Bond prices fell further, driving benchmark 10-year US Treasury yields up to the highest borrowing cost since July last year, while Germany's Bund yields spiked to the highest since 2011 and UK Gilt yields hit 2008 levels.
Silver prices showed a 12.2% weekly drop at $73.45 per Troy ounce at London's midday auction, before losing another $3 in late trade.
Gold meanwhile sank to lose 9.5% in US Dollar terms from last Friday's 3pm benchmarking, trading around $4560 per ounce with its ugliest weekly drop in almost 13 years.

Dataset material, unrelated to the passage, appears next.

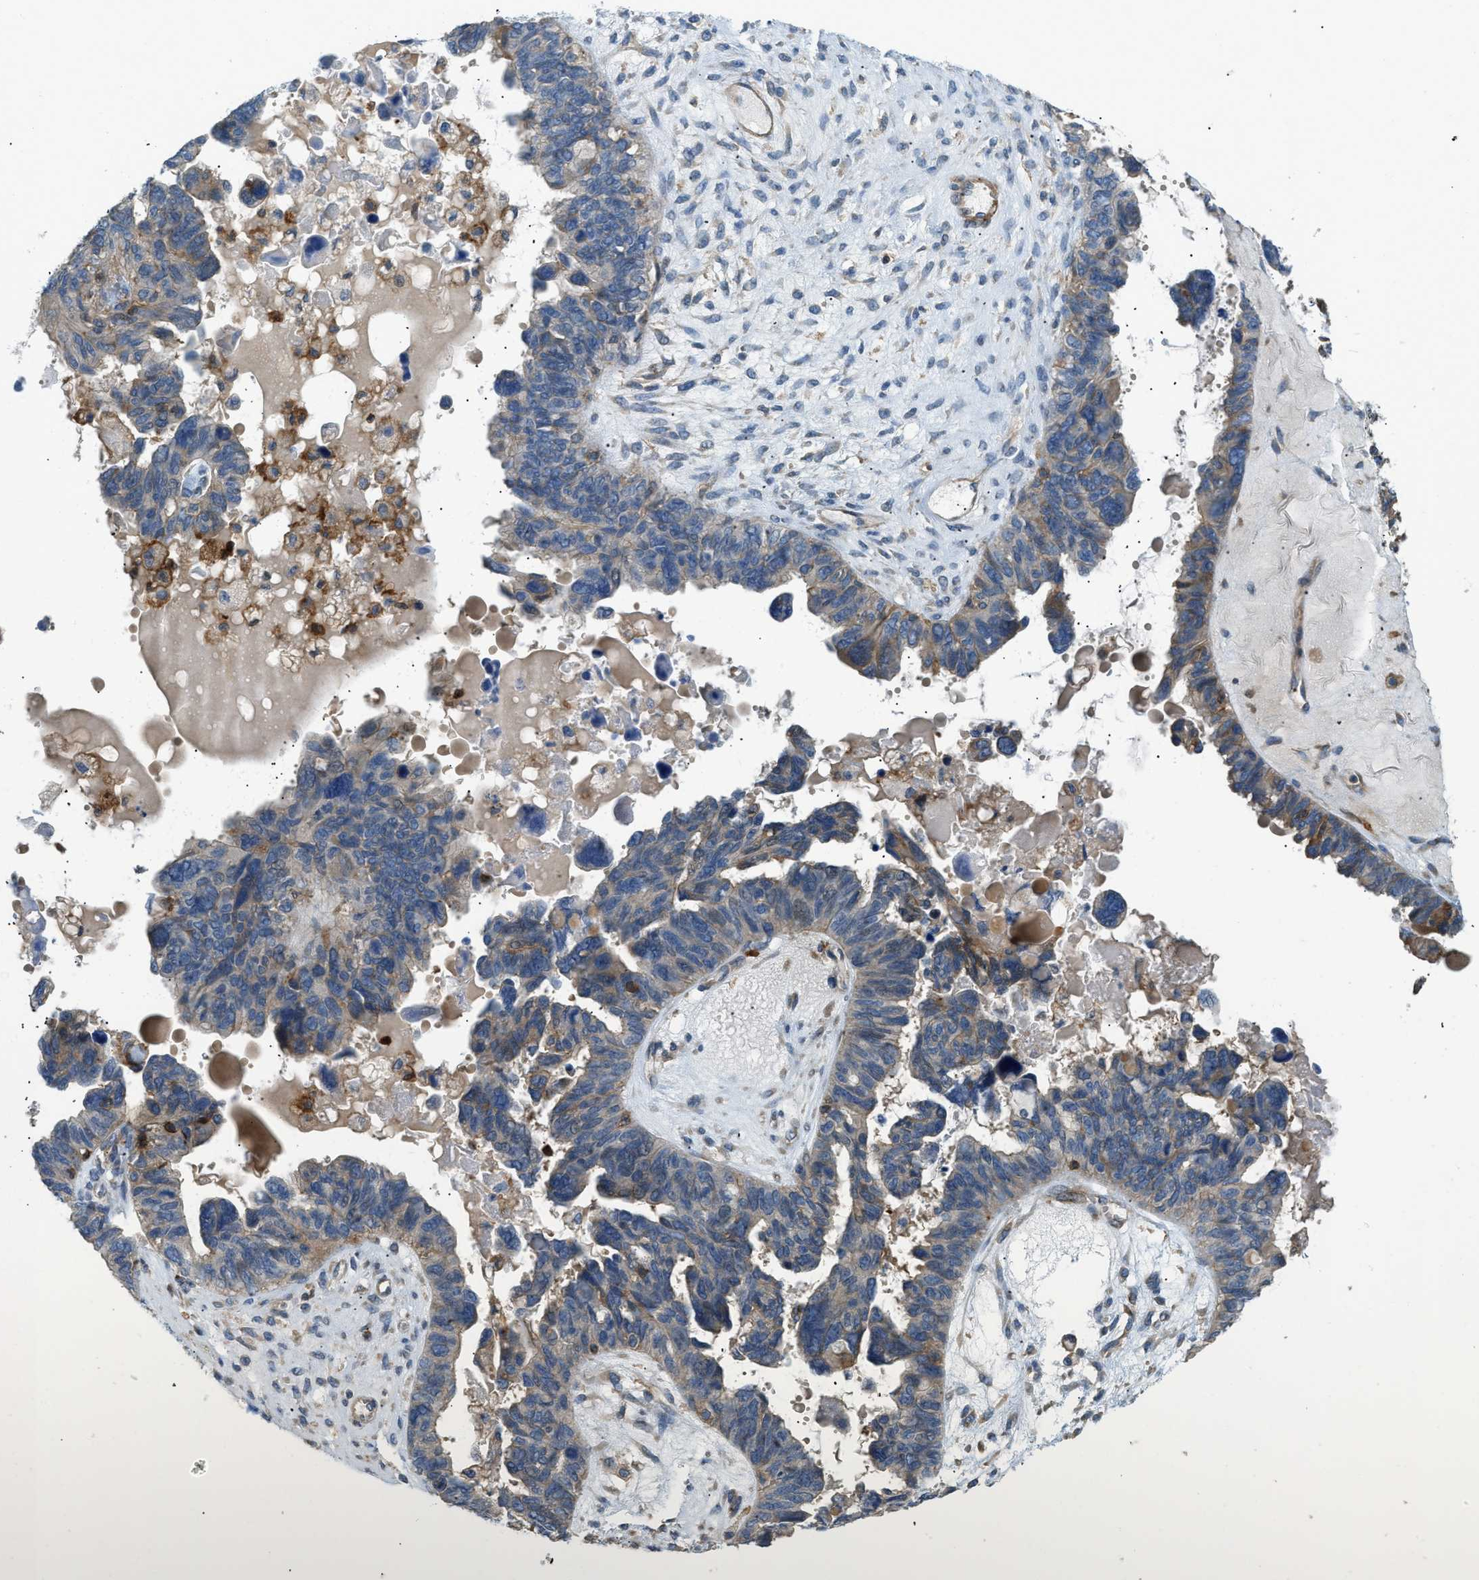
{"staining": {"intensity": "moderate", "quantity": "<25%", "location": "cytoplasmic/membranous"}, "tissue": "ovarian cancer", "cell_type": "Tumor cells", "image_type": "cancer", "snomed": [{"axis": "morphology", "description": "Cystadenocarcinoma, serous, NOS"}, {"axis": "topography", "description": "Ovary"}], "caption": "Moderate cytoplasmic/membranous protein expression is appreciated in approximately <25% of tumor cells in serous cystadenocarcinoma (ovarian). (DAB (3,3'-diaminobenzidine) = brown stain, brightfield microscopy at high magnification).", "gene": "BTN3A2", "patient": {"sex": "female", "age": 79}}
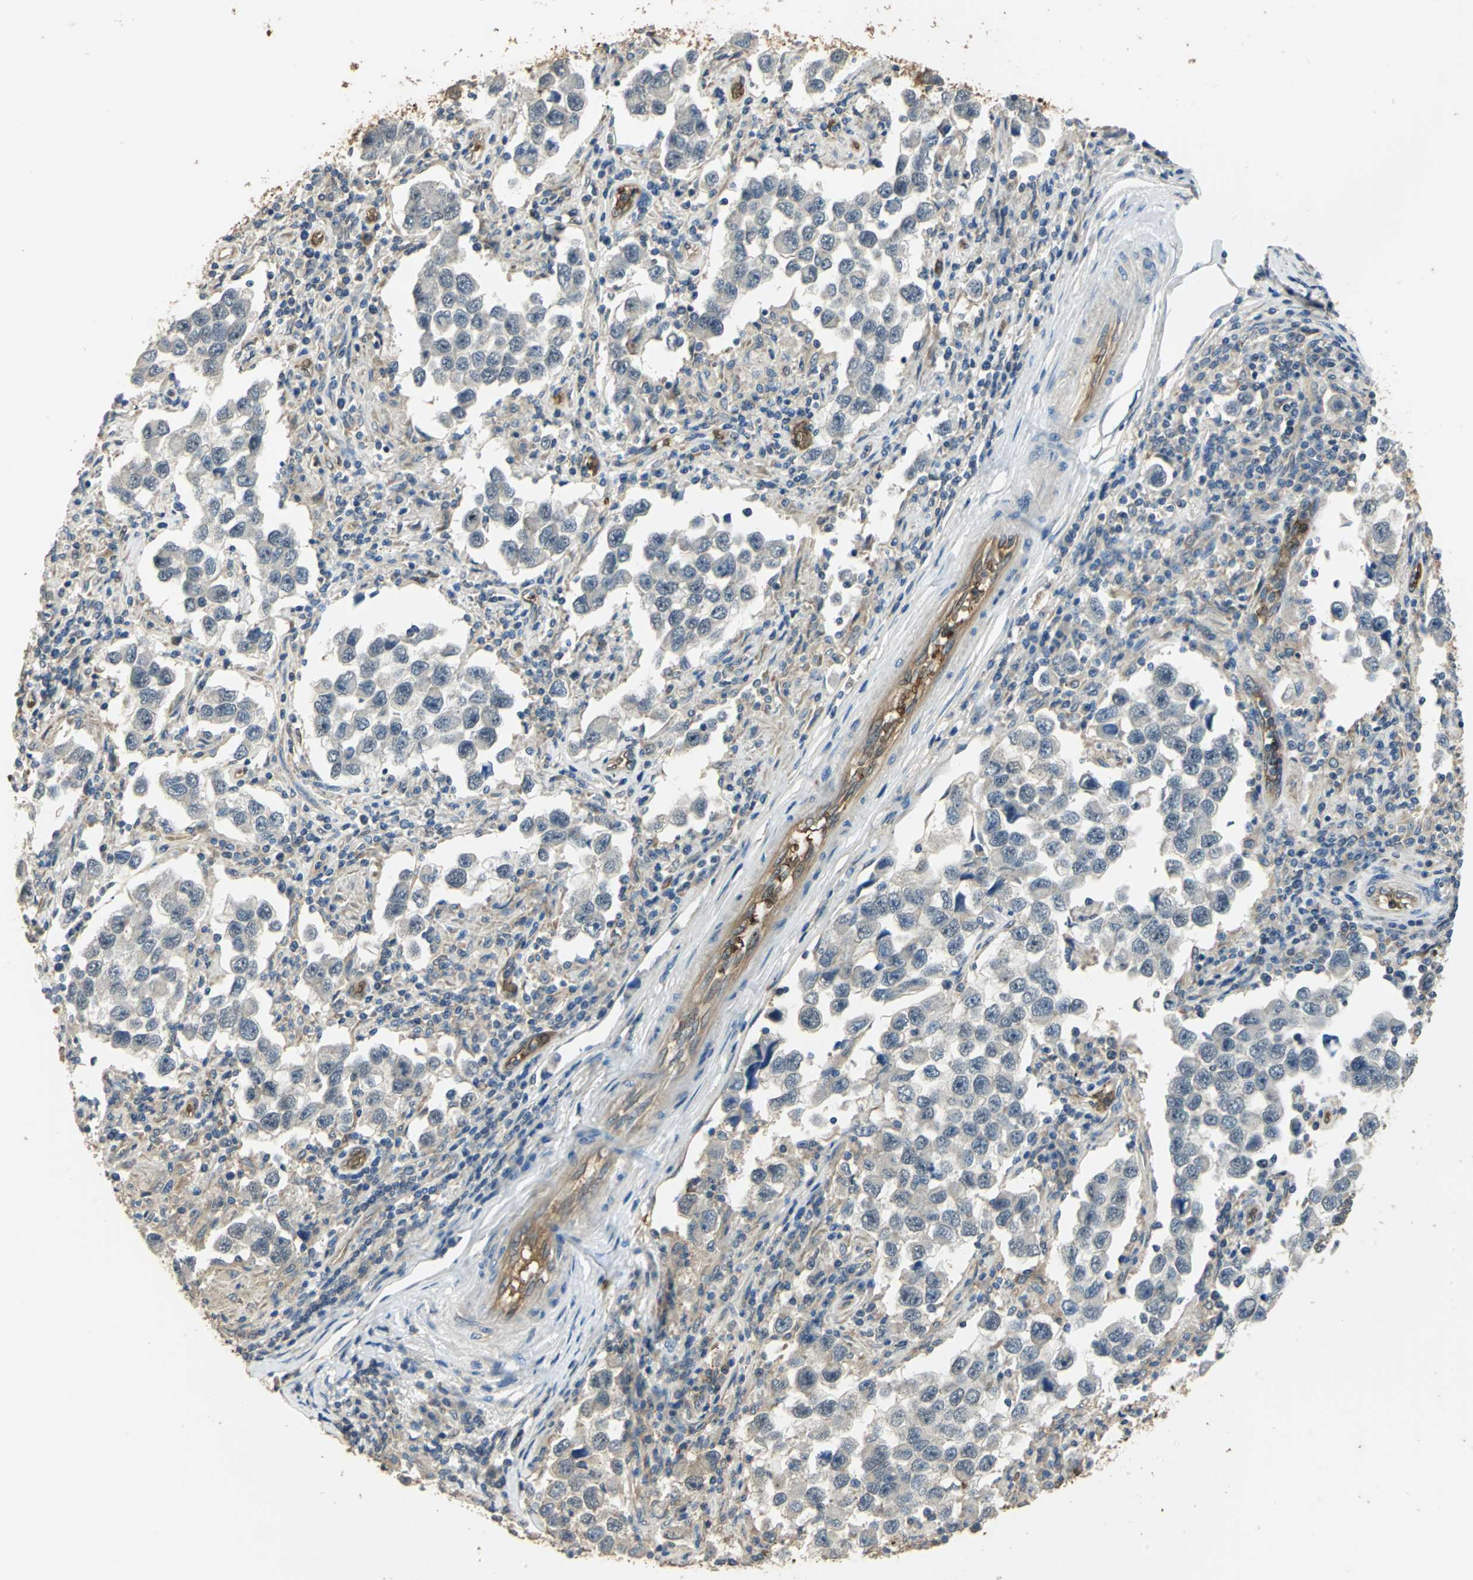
{"staining": {"intensity": "weak", "quantity": "25%-75%", "location": "cytoplasmic/membranous"}, "tissue": "testis cancer", "cell_type": "Tumor cells", "image_type": "cancer", "snomed": [{"axis": "morphology", "description": "Carcinoma, Embryonal, NOS"}, {"axis": "topography", "description": "Testis"}], "caption": "A brown stain highlights weak cytoplasmic/membranous staining of a protein in embryonal carcinoma (testis) tumor cells.", "gene": "DDAH1", "patient": {"sex": "male", "age": 21}}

That put gold 12.6% lower from the eve of the US-Israeli attacks on Iran 3 weeks ago, also its sharpest such plunge since the gold price crash of June 2013, when the 'safe haven' precious metal finally find its floor from that spring's historic slump.
"The world is facing the greatest global energy security threat in history," says International Energy Agency chief Fatih Birol, urging national governments to cut driving speed limits and encourage people to work from home.
"[This shock] is much bigger than what we had in the 1970s [and] bigger than the natural gas price shock we experienced after the Russia's invasion of Ukraine."
With central banks worldwide holding rates unchanged this week after everyone expected a new round of cuts, Fed Funds futures traders now put a 1-in-3 chance on the US central bank raising overnight borrowing costs by the end of this year.
That was given a zero per cent chance until yesterday, according to the CME derivatives exchange's FedWatch tool.
The real yield offered over and above inflation by 10-year US Treasury TIPS bonds meanwhile leapt to 1.98% per annum today, rising by one whole Fed rate rise from the eve of the war.
Plunging by 6.7% today, copper futures on the CME's Nymex exchange headed for their worst week since the Trump administration reversed its import trade tariffs on the vital base metal last July.
Bullion-backed ETFs continued to shrink, with the giant GLD and IAU gold ETFs heading for their 3rd and 6th weekly outflows respectively, while the SLV silver ETF also fell for the 3rd week since the Iran War began.